ATLANTIC CITY, N.J. - Donald Trump opened his Trump Taj Mahal casino 26 years ago, calling it "the eighth wonder of the world.''
But his friend and fellow billionaire Carl Icahn closed it Monday morning, making it the fifth casualty of Atlantic City's casino crisis.
The sprawling Boardwalk casino, with its soaring domes, minarets and towers built to mimic the famed Indian palace, shut its doors at 5:59 a.m., having failed to reach a deal with its union workers to restore health care and pension benefits that were taken away from them in bankruptcy court.
Donald Trump raises his fist in a salute as he presides over opening ceremonies of the opening of his Taj Mahal in Atlantic City in 1990. (Photo: Getty Images)

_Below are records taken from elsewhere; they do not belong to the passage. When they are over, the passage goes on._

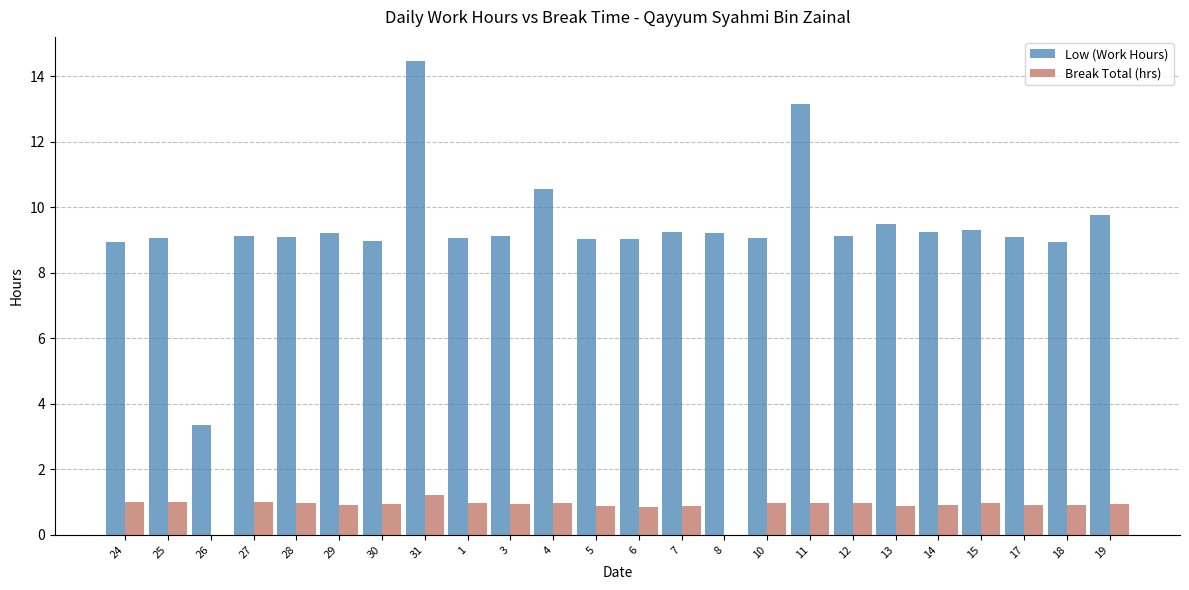

Does the chart contain stacked bars?

No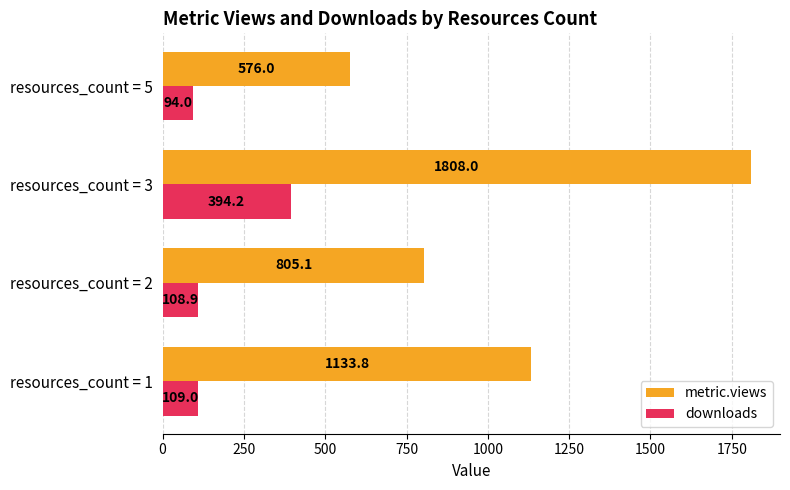

Which series has the largest total across all categories?

metric.views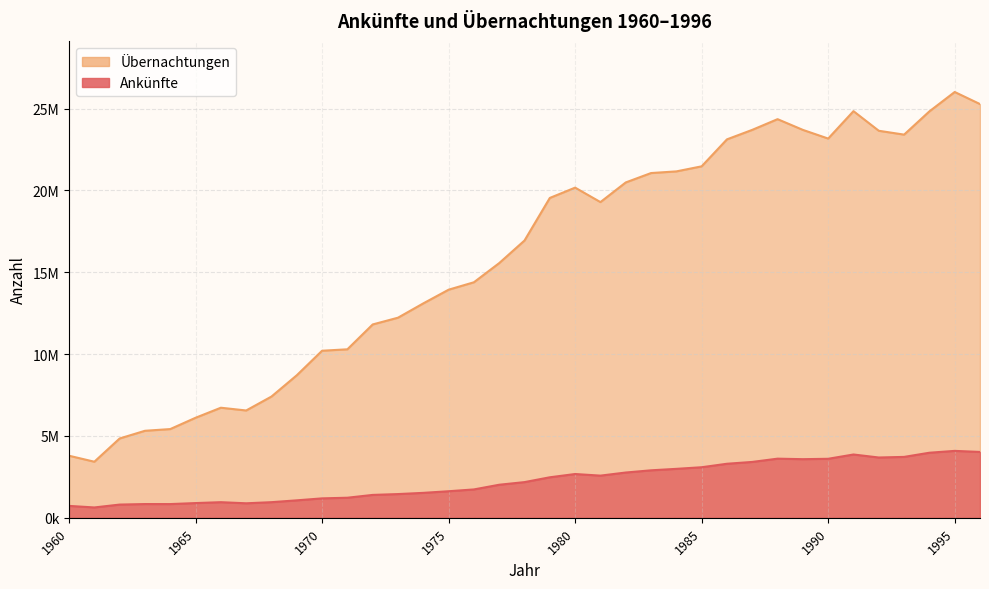

List the labels in order of Übernachtungen value, largest first.

1995, 1996, 1991, 1994, 1988, 1987, 1989, 1992, 1993, 1990, 1986, 1985, 1984, 1983, 1982, 1980, 1979, 1981, 1978, 1977, 1976, 1975, 1974, 1973, 1972, 1971, 1970, 1969, 1968, 1966, 1967, 1965, 1964, 1963, 1962, 1960, 1961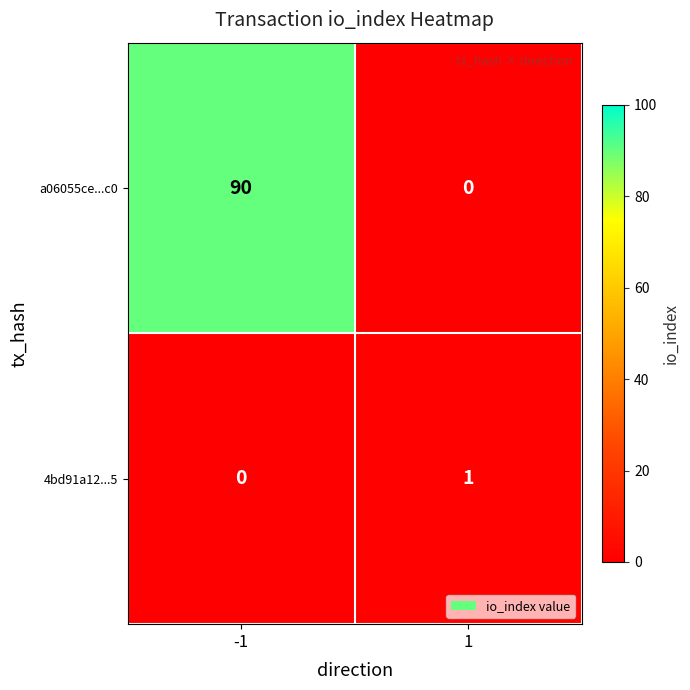

What is the total value across all series at -1?

90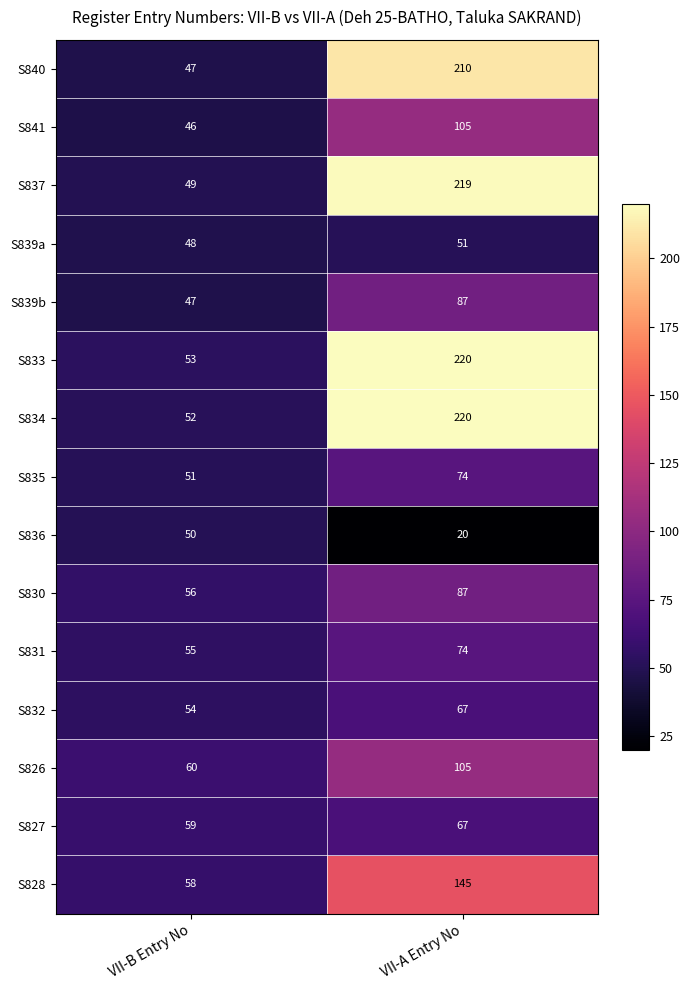

At how many categories does at least one series exceed 76?

1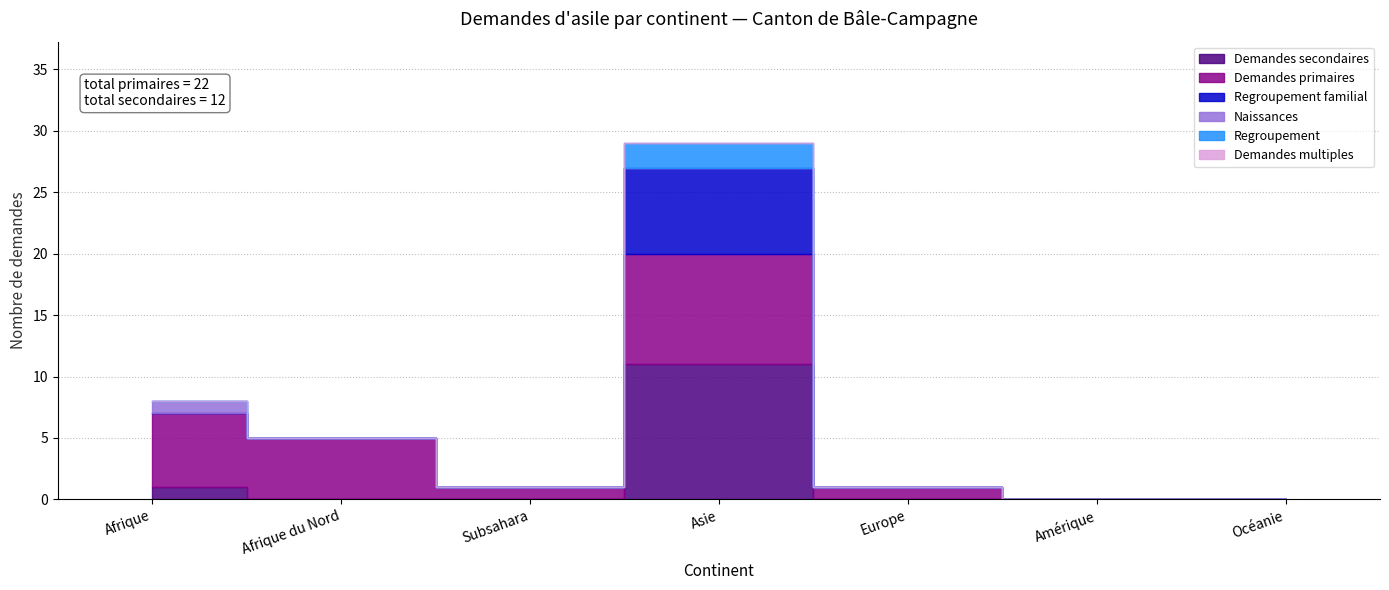

At how many categories does at least one series exceed 2?

3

Nearly 3,000 workers are losing their jobs, bringing the total jobs lost by Atlantic City casino closings to 11,000 since 2014.
The union went on strike July 1, and Icahn decided to shut the place down a little over a month later, determining there was "no path to profitability.''
The Taj Mahal will thus become the fifth Atlantic City casino to go out of business since 2014, when four others, including Trump Plaza, shut their doors.
But this shutdown is different: it involves a casino built by the Republican nominee for president, who took time out from the campaign trail to lament its demise.
"I felt they should have been able to make a deal,'' Trump told The Associated Press in a recent interview. "It's hard to believe they weren't able to make a deal.''
The Trump Taj Mahal casino is illuminated at dusk in Atlantic City, New Jersey in 2014. (Photo: Mark Makela/Reuters)
Chuck Baker, a cook at the Taj Mahal since the day it opened in April 1990, promised to be on the picket line outside the casino at the moment it shuts down.
"I was here when these doors opened, and I'll be here when they close,'' he said. "This didn't have to happen. To (Icahn), it's all just business. But to us, it's destroying our livelihoods and our families. You take away our health care, our pensions and overload the workers, we just can't take it.''
Bob McDevitt, president of Local 54 of the Unite-HERE union, said virtually all of the striking workers feel the same way.
"Everybody has their Popeye moment: 'That's all I can stands; I can't stands no more,' '' he said. "The workers made a choice that they weren't going to accept benefits and terms of employment worse than everyone else's. I applaud them: for the first time in 30 years, workers stood up to Carl Icahn and made him throw in the towel.''
The union reached contracts on June 30 with four of the five casinos it had targeted for a possible strike -- including the Tropicana, which Icahn also owns. It granted negotiation extensions to three others: the Borgata, Resorts and the Golden Nugget. McDevitt said talks with the Borgata will begin this month, followed closely by the remaining two.
The Taj Mahal joins the Atlantic Club, Showboat, Trump Plaza and Revel in the growing club of Atlantic City casinos that since 2014 have succumbed to economic pressure brought about in large measure by competition from casinos in neighbouring states. The city now will have seven casinos left.